Haqim teaching about the solar system
Provided to WeirdKaya

Nonetheless, Haqim emphasised that in order for one’s child to be able to display their ‘hidden skills’, parents must play their part in fostering it instead of expecting teachers to handle everything.

“Parents often have this expectation that teachers must make their child improve. The effort has to be mutual. We as teachers can do the best we can but if the parents don’t follow up on it, no progress will be seen.”

A love-hate relationship

While it’s clear that Haqim truly enjoys what he does, it doesn’t mean that he’s immune from the daily stresses that come with the job.

I have a love-hate relationship with the kids, where some days I go ‘Oh, I love all of you! You’re my favorite students!’ while other days would be ‘Why are you even here? Why do I have to work with you?’

“I’m human myself, so of course the thought of giving up is always there,” he conceded.

Haqim teaching his student
Provided to WeirdKaya

However, Haqim recognises how much the children need him to be around to nurture them before they move on to the next phase of their lives.

“The reason I stayed is because I know how hard it is to find another teacher. Even if one is found, the bond between the teacher, the student, and the student’s parents isn’t going to be the same, which may affect their progress.

“I have a huge responsibility to the kids I teach. I have to do my best to help them as they need it the most. This is what keeps me going.” he said.

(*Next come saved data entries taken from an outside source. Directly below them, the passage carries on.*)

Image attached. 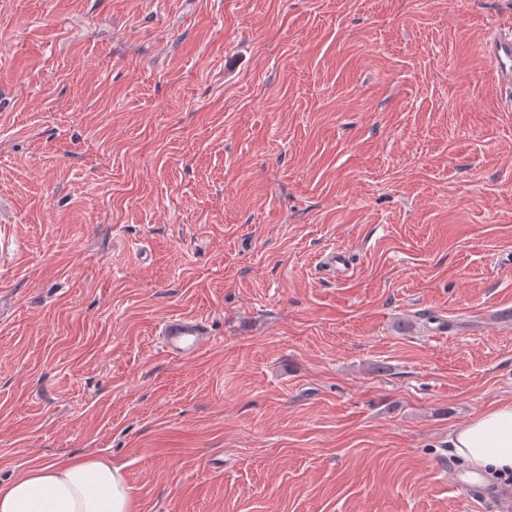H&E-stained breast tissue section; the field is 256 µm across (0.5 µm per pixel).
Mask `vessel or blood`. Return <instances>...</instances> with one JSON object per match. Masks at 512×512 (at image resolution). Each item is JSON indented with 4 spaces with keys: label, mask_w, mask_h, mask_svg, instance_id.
<instances>
[{
    "label": "vessel or blood",
    "mask_w": 512,
    "mask_h": 512,
    "mask_svg": "<svg viewBox=\"0 0 512 512\" xmlns=\"http://www.w3.org/2000/svg\"><path fill=\"white\" fill-rule=\"evenodd\" d=\"M480 51L491 62L498 85L512 94V26L493 28ZM157 334L163 352L176 360L191 359L214 341L208 320L195 315L168 316ZM454 482L465 497L489 504L491 512H512L511 485L488 486L459 472Z\"/></svg>",
    "instance_id": "obj_1"
}]
</instances>
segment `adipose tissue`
Returning <instances> with one entry per match:
<instances>
[{
	"mask_svg": "<svg viewBox=\"0 0 512 512\" xmlns=\"http://www.w3.org/2000/svg\"><path fill=\"white\" fill-rule=\"evenodd\" d=\"M452 453L477 474H512V402H499L448 437ZM121 466L71 456L31 468L0 485V512H133Z\"/></svg>",
	"mask_w": 512,
	"mask_h": 512,
	"instance_id": "1",
	"label": "adipose tissue"
}]
</instances>
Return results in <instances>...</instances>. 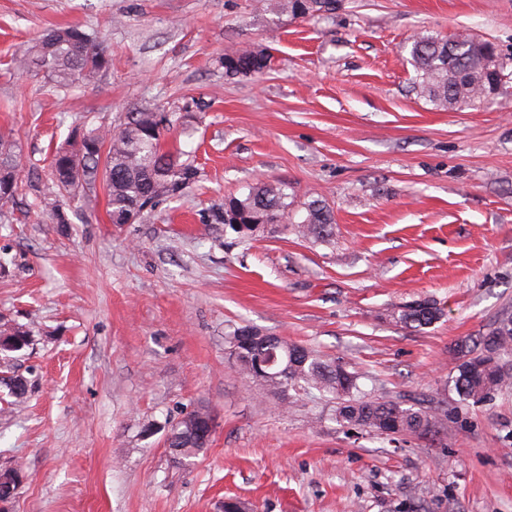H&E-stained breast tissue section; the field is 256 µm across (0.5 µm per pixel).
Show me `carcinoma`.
<instances>
[{
  "label": "carcinoma",
  "mask_w": 512,
  "mask_h": 512,
  "mask_svg": "<svg viewBox=\"0 0 512 512\" xmlns=\"http://www.w3.org/2000/svg\"><path fill=\"white\" fill-rule=\"evenodd\" d=\"M338 0H277V10L293 18L315 17L336 10ZM406 49L414 67L413 89L441 110L467 102H491L512 82L507 63L499 68L478 67L475 38L469 33L448 40L420 31L410 37ZM35 64L57 83L72 85L90 80L109 68L110 55L95 39L75 28H58L37 40L20 58L22 69ZM224 73L229 77L262 73L271 65V55L255 48H239L224 55ZM166 116L158 112H132L117 132L100 127L68 138L63 152H55L50 180L55 191L40 201V209L53 223L68 224L69 200L95 177L99 151L105 153L104 179L107 213L113 224L131 216L141 218L147 200L173 197L199 182L200 169L188 158L179 161L164 151L162 137ZM12 133H0V205L18 196L22 185L15 175ZM288 183L258 182L248 192L225 200L221 222L246 225L257 232L267 224H282L297 236L323 241L333 233L330 206L314 198L298 214L288 202ZM443 309L432 299L415 300L393 313L395 322L417 330L438 322ZM230 357L240 373L258 382L278 403L288 406L302 395L318 391L338 401L336 418L380 435L426 436L436 432L439 413L406 405L387 397L360 394L358 377L340 361L323 359L311 349L253 329H239L227 337ZM287 361V369L271 372L262 362L269 352ZM463 358L454 377V389L465 400L475 402L512 384V314L502 315L486 338L471 345H458ZM189 420L172 427L167 437L170 458L177 467L192 463L204 452L199 429L213 420L208 406L187 413Z\"/></svg>",
  "instance_id": "cac0c4a2"
}]
</instances>
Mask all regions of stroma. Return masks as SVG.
<instances>
[{
	"instance_id": "stroma-1",
	"label": "stroma",
	"mask_w": 512,
	"mask_h": 512,
	"mask_svg": "<svg viewBox=\"0 0 512 512\" xmlns=\"http://www.w3.org/2000/svg\"><path fill=\"white\" fill-rule=\"evenodd\" d=\"M256 0H0V131L21 195L0 209V330L30 341L0 386V471L23 482L5 512H512V388L463 401L456 345L512 313V94L438 110L412 87L415 32L465 31L512 58V0H341L293 19ZM96 36L109 70L63 88L12 61L47 29ZM269 50L260 76L226 53ZM161 112L165 149L195 156L197 185L142 219L110 223L103 183L37 203L74 131ZM261 180L325 200L312 243L237 232L216 216ZM429 298L415 330L391 314ZM253 327L342 358L363 389L446 410L437 433L347 427L335 404L281 410L227 353ZM208 405L213 442L176 468L167 434ZM392 316L396 323L421 330L438 322L443 316V309L432 299H421L393 312Z\"/></svg>"
}]
</instances>
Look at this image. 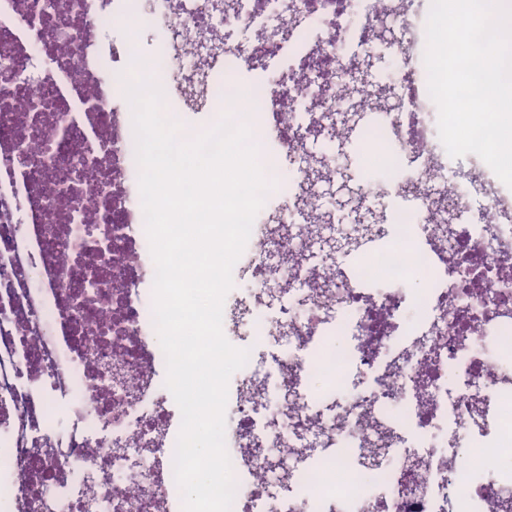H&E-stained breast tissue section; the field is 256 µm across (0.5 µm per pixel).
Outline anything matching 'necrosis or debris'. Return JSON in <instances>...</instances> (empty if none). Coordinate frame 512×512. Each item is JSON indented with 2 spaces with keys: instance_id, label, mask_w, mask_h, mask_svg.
I'll list each match as a JSON object with an SVG mask.
<instances>
[{
  "instance_id": "4bbe7bcc",
  "label": "necrosis or debris",
  "mask_w": 512,
  "mask_h": 512,
  "mask_svg": "<svg viewBox=\"0 0 512 512\" xmlns=\"http://www.w3.org/2000/svg\"><path fill=\"white\" fill-rule=\"evenodd\" d=\"M0 0V512H176L181 412L153 317L156 268L139 187L124 78L161 77L164 110L261 111L299 164L282 218L256 216L244 292L254 306L224 327L231 344L270 347L231 377L225 443L232 512H512V195L474 158L445 175L438 115L422 87L426 32L399 0ZM396 16L415 47L387 76L406 92L381 112L375 87L346 79L362 43ZM310 20L294 65L224 101V58L258 63L270 26ZM380 112L416 162L397 196L416 205L400 254L321 259L335 225L310 152L339 139L348 99ZM455 212L448 223L439 198ZM425 251H418V244ZM422 265H415V258ZM421 267L428 287L406 273ZM279 300L278 310L266 305ZM341 382L319 393L311 376Z\"/></svg>"
}]
</instances>
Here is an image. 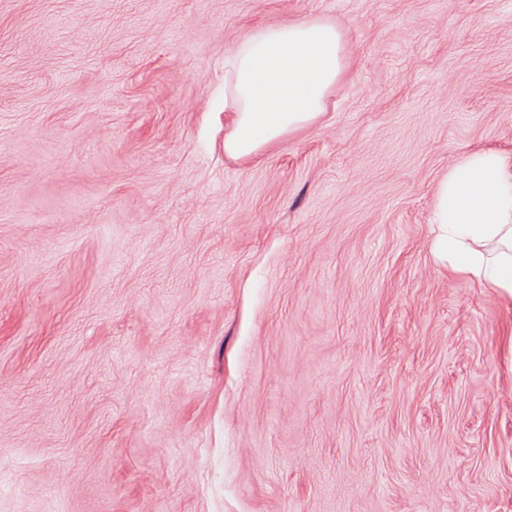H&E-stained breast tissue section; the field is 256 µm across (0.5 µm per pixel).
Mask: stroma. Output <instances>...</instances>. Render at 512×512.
<instances>
[{
  "label": "stroma",
  "instance_id": "obj_1",
  "mask_svg": "<svg viewBox=\"0 0 512 512\" xmlns=\"http://www.w3.org/2000/svg\"><path fill=\"white\" fill-rule=\"evenodd\" d=\"M338 24L224 154L247 28ZM512 152V0H0V512H512V300L431 252ZM348 50L342 29L323 19L254 27L224 57V110L234 112L224 154H260L312 125L342 77Z\"/></svg>",
  "mask_w": 512,
  "mask_h": 512
}]
</instances>
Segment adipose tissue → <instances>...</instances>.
<instances>
[{
  "instance_id": "1",
  "label": "adipose tissue",
  "mask_w": 512,
  "mask_h": 512,
  "mask_svg": "<svg viewBox=\"0 0 512 512\" xmlns=\"http://www.w3.org/2000/svg\"><path fill=\"white\" fill-rule=\"evenodd\" d=\"M347 58L342 29L323 19L247 32L224 58V105L234 114L225 155L256 156L312 125ZM430 222L438 259L512 299V155L480 150L456 163L437 186Z\"/></svg>"
}]
</instances>
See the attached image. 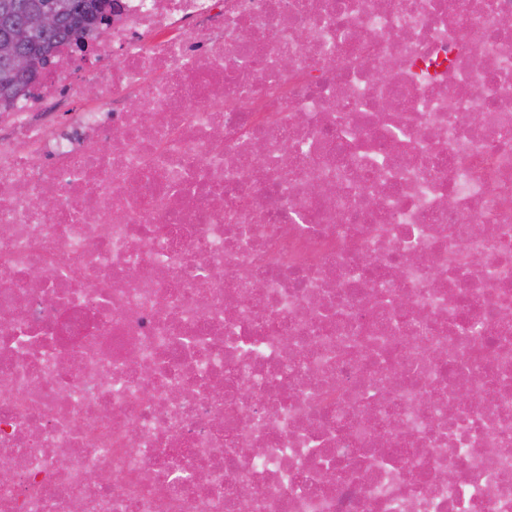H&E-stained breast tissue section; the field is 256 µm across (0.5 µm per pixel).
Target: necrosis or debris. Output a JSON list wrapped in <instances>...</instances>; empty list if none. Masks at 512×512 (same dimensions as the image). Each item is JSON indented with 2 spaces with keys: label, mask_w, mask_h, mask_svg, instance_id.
Here are the masks:
<instances>
[{
  "label": "necrosis or debris",
  "mask_w": 512,
  "mask_h": 512,
  "mask_svg": "<svg viewBox=\"0 0 512 512\" xmlns=\"http://www.w3.org/2000/svg\"><path fill=\"white\" fill-rule=\"evenodd\" d=\"M86 43L0 99V512H512V0Z\"/></svg>",
  "instance_id": "obj_1"
}]
</instances>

‘Be like the kids themselves’

For Haqim, the key to becoming a special education teacher isn’t so much about filling one’s head with theories and information about children with special needs, but rather, in his words, to have the “same mind” as them.

You can read up all you want about autistic children, but when you deal with them firsthand, sometime you’ll go blank and wonder what you should do when things go awry.

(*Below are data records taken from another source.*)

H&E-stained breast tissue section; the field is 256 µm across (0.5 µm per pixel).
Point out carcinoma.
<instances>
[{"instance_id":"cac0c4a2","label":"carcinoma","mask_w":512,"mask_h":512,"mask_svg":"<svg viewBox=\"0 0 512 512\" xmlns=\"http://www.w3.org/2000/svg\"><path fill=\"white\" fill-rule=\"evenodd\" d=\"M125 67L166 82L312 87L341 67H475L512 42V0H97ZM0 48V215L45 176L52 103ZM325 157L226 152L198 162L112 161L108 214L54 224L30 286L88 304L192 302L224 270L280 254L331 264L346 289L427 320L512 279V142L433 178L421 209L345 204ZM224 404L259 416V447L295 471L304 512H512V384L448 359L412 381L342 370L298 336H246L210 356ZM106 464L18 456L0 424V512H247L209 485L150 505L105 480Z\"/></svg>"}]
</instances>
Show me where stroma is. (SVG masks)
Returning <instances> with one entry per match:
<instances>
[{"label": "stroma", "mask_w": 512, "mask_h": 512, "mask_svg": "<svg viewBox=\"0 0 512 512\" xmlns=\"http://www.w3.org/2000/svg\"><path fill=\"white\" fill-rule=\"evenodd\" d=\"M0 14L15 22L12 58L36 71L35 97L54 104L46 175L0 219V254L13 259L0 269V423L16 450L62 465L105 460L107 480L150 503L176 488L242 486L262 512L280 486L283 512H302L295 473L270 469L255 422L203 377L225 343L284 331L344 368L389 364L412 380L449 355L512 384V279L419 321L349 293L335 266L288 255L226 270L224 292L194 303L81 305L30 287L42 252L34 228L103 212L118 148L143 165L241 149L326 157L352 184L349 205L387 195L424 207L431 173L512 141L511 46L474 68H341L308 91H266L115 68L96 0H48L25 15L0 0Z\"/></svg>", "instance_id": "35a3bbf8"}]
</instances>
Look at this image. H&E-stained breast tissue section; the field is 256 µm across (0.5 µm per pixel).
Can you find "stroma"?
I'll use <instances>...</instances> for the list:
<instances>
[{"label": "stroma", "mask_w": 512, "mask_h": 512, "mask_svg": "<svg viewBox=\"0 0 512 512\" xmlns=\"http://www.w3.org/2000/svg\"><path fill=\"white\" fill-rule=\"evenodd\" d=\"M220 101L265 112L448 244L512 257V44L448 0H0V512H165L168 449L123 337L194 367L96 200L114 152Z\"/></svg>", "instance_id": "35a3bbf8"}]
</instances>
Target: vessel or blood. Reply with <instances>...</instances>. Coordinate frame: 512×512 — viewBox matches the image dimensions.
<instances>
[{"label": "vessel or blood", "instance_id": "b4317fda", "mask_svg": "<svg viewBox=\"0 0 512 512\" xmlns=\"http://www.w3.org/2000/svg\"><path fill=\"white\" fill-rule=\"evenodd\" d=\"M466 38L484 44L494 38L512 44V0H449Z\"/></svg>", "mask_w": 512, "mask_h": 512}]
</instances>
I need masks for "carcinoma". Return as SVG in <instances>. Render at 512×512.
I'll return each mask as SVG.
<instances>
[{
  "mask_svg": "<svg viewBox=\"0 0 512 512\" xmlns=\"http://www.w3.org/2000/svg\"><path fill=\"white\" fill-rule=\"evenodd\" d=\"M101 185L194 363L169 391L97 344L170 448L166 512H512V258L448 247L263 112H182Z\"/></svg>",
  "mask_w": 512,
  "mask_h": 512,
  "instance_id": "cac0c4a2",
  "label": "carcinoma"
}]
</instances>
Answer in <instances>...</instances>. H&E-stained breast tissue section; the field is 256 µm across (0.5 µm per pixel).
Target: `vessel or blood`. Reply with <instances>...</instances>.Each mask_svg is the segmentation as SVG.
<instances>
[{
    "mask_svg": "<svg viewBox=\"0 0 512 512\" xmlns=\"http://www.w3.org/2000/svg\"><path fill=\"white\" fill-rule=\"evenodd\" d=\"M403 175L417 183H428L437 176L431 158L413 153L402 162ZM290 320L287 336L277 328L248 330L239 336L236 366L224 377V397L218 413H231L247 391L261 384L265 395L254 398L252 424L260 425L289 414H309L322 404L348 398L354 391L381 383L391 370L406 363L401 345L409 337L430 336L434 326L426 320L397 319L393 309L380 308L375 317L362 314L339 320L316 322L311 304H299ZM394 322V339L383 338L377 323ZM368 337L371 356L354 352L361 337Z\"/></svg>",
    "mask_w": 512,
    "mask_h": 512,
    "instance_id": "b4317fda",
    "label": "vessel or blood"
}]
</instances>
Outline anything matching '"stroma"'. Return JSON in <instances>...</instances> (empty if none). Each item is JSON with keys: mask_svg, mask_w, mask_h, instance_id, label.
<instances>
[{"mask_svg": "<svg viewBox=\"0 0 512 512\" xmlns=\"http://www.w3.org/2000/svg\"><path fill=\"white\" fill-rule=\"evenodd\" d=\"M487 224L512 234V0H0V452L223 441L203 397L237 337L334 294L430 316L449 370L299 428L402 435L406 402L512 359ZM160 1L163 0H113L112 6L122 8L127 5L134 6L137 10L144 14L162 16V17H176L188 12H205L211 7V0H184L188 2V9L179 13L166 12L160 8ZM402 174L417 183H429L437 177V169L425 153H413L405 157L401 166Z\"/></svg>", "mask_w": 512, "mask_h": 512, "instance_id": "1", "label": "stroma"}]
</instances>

“Thus, my advice to up-and-coming special education teachers is to put themselves on the same level as the kids. Imitate the way they walk or laugh. That way, they will look at us as being the ‘same’ as them and this helps to build a therapeutic relationship.”

Haqim does math with kid
Provided to WeirdKaya

He also advised special education teachers to come up with alternatives whenever they face obstacles in teaching the children as certain methods may not work for all of them.

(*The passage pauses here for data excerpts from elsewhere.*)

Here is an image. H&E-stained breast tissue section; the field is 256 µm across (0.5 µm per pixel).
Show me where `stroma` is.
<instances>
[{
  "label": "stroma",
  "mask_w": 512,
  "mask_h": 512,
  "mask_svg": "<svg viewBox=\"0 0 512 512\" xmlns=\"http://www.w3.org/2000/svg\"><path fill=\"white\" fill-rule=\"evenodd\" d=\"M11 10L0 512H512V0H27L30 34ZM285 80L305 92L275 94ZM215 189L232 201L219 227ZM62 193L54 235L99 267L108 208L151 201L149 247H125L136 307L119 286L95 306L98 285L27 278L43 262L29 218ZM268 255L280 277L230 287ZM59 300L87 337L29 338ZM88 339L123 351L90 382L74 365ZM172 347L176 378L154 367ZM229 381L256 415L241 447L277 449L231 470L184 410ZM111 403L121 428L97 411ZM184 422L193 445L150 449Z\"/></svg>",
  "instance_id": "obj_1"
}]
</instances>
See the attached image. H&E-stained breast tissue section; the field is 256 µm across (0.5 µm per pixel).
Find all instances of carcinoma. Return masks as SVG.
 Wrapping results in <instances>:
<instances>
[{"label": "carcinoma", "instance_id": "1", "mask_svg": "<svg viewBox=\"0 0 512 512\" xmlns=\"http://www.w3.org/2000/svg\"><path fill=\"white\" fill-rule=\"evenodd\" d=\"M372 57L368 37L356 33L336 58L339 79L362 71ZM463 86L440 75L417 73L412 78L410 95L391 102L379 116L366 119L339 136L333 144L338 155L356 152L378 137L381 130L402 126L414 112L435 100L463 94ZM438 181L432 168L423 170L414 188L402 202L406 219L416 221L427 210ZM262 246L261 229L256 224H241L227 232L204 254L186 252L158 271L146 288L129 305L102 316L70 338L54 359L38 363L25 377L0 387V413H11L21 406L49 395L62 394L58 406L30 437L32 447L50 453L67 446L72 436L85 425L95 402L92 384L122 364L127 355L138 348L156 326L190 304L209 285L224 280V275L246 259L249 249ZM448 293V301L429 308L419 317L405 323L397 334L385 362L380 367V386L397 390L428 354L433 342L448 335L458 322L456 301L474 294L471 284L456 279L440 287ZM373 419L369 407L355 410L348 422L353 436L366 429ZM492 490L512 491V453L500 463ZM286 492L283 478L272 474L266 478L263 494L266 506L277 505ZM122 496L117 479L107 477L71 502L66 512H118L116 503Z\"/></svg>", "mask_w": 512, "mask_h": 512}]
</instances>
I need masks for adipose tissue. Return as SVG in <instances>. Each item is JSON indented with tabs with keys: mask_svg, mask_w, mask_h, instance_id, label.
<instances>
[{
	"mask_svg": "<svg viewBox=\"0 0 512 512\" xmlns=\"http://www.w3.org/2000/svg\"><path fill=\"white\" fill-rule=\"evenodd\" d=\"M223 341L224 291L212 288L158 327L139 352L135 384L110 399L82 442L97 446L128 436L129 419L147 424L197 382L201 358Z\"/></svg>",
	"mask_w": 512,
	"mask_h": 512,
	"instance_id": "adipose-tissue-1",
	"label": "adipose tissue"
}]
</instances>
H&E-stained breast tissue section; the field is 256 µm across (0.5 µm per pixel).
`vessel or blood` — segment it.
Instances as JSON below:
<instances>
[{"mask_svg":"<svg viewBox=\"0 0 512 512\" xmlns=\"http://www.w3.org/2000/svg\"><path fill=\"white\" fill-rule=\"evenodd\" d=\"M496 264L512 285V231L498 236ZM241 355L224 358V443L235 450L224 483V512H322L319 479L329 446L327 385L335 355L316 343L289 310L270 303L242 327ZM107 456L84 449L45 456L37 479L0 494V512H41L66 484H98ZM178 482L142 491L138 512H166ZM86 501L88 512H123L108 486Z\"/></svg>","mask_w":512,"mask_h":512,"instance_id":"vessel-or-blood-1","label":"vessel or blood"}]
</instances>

While Haqim is still looking to pursue his degree sometime next year, his plan for now is to continue his work as a special education teacher.

“In this era where parents are starting to be more aware of their kids being ‘different’ from others, I hope to continue spreading public awareness and help families who have special needs children but don’t know where to turn to for help,” he said.

Editor‘s note: The children’s identities have been censored at Haqim’s request. Please do not reproduce their photos without WeirdKaya/Haqim’s consent.